Almost 8,000 students got incorrect scores as a result of the error, which was discovered when a parent demanded to see his daughter's test results and found that correct answers had been marked wrong. Initially, the trial judge refused to allow the students' lawyers to seek punitive damages against the subsidiary, then known as NCS Pearson.

But the judge later reversed himself in a scathing opinion that said the company "continually short-staffed the relatively unprofitable Minnesota project while maintaining adequate staffing on more profitable projects like the one it had in Texas."

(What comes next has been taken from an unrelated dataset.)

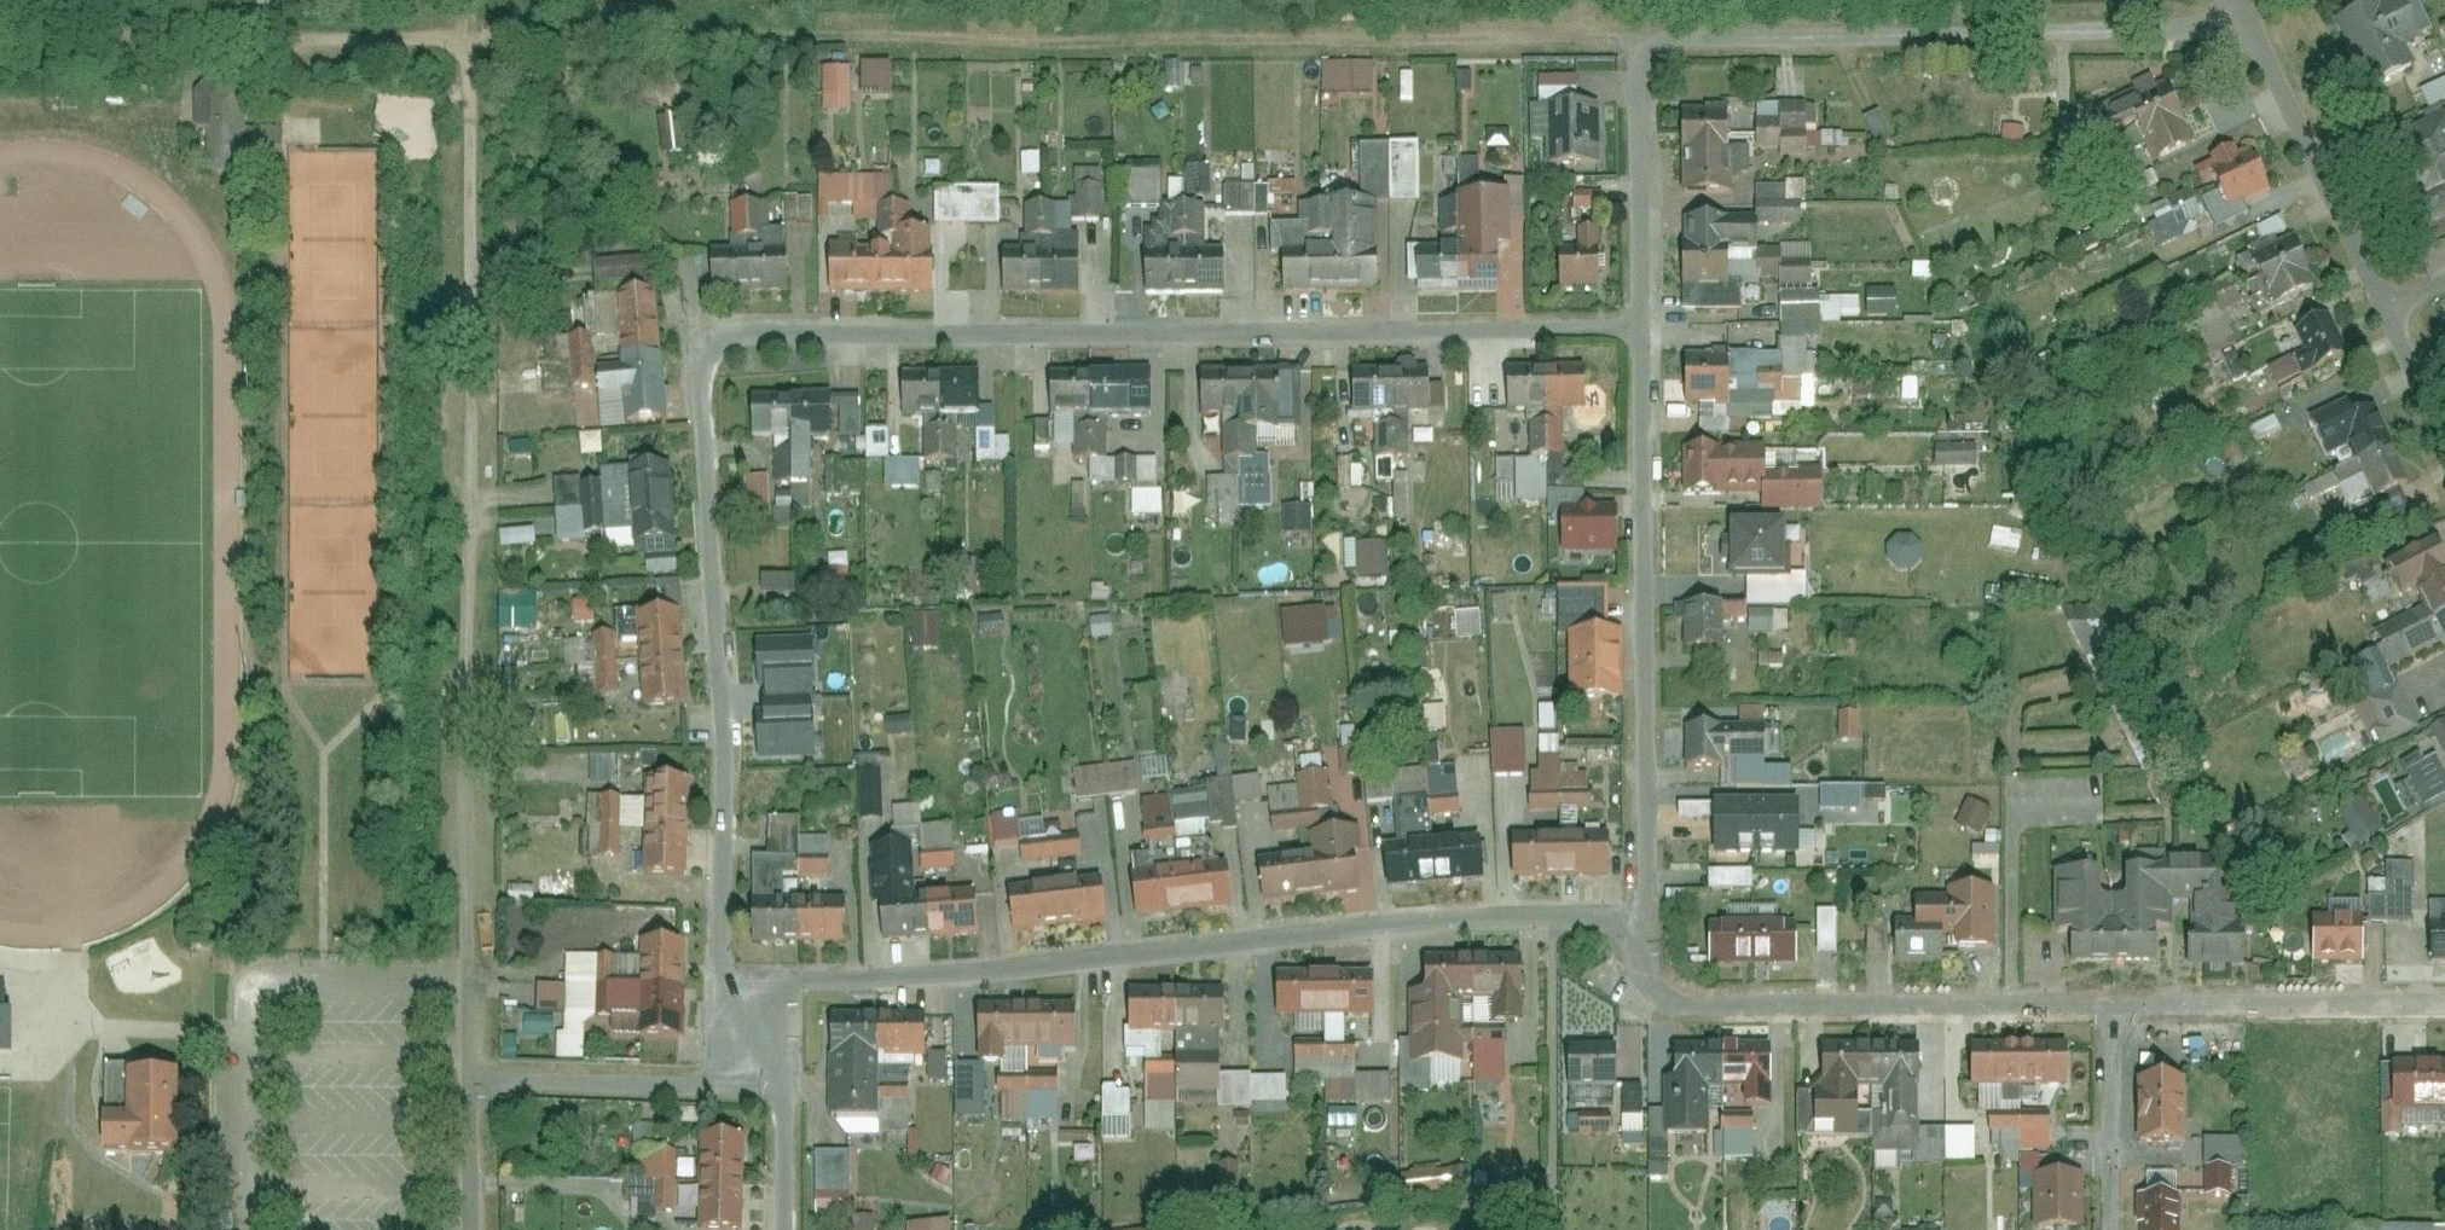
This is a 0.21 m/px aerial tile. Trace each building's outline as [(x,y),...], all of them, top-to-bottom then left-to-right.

The company settled the lawsuit in September 2002 on terms that prohibit it from commenting on it. But Steve Kromer, general manager of the Pearson testing unit, said that Pearson had made substantial improvements in its quality-control procedures in the past three years.

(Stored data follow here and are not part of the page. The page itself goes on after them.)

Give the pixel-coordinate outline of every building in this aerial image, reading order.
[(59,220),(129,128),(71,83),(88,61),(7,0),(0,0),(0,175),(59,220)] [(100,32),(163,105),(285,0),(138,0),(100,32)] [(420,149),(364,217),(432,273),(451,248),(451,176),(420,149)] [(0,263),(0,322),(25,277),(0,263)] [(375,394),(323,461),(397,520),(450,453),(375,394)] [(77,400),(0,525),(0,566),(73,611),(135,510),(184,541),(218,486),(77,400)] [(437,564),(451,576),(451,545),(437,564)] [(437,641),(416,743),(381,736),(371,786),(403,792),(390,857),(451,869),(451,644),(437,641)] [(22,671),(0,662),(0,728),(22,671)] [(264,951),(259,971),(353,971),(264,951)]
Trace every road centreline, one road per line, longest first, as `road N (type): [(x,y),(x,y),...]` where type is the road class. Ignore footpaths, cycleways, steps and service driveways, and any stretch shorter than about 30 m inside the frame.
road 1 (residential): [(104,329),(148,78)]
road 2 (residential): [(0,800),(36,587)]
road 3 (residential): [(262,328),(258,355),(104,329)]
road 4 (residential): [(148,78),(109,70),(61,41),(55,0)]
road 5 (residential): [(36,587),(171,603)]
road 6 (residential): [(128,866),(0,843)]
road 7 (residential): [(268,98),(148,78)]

Harcourt, too, has had some widely publicized problems, including the one that Ms. Mueller discovered in Massachusetts. The company recently settled a class-action lawsuit filed after its testing error in Nevada.

Charging more for improved quality control services, however, is difficult when state finances are in such dismal shape and when the costs of complying with the law are so uncertain.

Concern about this rising tide of testing errors is reviving the long-dormant issue of industry regulation. "We regulate our pet food, and we don't regulate the tests which are making major decisions about the lives of our kids," said Monty Neill, executive director of FairTest, an advocacy group in Boston.

Others have called for an independent oversight panel that could monitor for quality in testing. Professor Madaus, the co-author of the Boston College study, said he preferred that approach to letting the federal government regulate the industry because he feared that politics would taint the professionalism of test evaluation.

Even some testing executives see merit in at least compiling a national database to track testing errors. "Researchers have to hunt and peck where they can to find the mistakes and compile them," said Dr. Kingston of Measured Progress. "A lot of mistakes, quite possibly, don't even get caught."